═══ Texte présenté

Toucher à la Polt en réduisant la fréquence des trains, c'est mettre en péril le projet ferroviaire global du Grand Centre et condamner un peu plus l'Indre à l'enclavement.
Au milieu de tout ça, dans le rôle de la grosse poutre ferroviaire dans le pied, ce fameux projet de la LGV Poitiers-Limoges. « Une ligne toujours à l'état de projet », peste Louis Pinton, président UMP du Conseil général de l'Indre.
Chez les voisins de la Vienne, cette annonce de menaces sur le Polt n'est pas pour déplaire à tout le monde. Défendue par Alain Claeys, le député et maire PS de Poitiers, et tout autant par le sénateur UMP, Jean-Pierre Raffarin, la LGV Poitiers-Limoges n'est peut-être encore qu'à l'état de projet mais le dossier avance. Loin de faire l'unanimité en terres limousines et poitevines, il bénéficie malgré tout de la puissance de nombreux lobbies politiques et économiques. Et pour l'obtenir, l'autre voisin de l'Indre, la région Limousin, n'a pas hésité une seule seconde à verser 50M€ pour la ligne LGV Atlantique (Bordeaux-Poitiers-Tours-Paris)…
La nouvelle préfète de région Poitou-Charentes, qui vient de prendre ses fonctions à Poitiers, évoque la ligne Poitiers-Limoges, ce dimanche matin dans les colonnes de la NR de la Vienne avec une diplomatie certaine. Il faut, dit-elle, « faire cheminer le dossier au mieux en écoutant les points de vue de chacun. Ce n'est pas un dossier facile, c'est important d'entendre. » Et d'attendre ? Pas forcément bien longtemps.

══════
═══ Données présentées

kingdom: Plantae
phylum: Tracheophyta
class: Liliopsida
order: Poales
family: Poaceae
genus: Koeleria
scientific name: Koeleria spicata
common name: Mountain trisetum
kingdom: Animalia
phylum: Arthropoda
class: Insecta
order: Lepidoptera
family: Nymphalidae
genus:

══════

[Utiliser les informations]:
1) Transcrivez le passage du texte sur la ligne Poitiers-Limoges allant de « Toucher à la » jusqu'à « l'Indre à l'enclavement. ».
2) D'après le texte sur la ligne Poitiers-Limoges, quelle somme la région Limousin a-t-elle versée pour la ligne LGV Atlantique ?

[Résultats dans l'ordre]:
1)
Toucher à la Polt en réduisant la fréquence des trains, c'est mettre en péril le projet ferroviaire global du Grand Centre et condamner un peu plus l'Indre à l'enclavement.

2) La région Limousin a versé 50M€.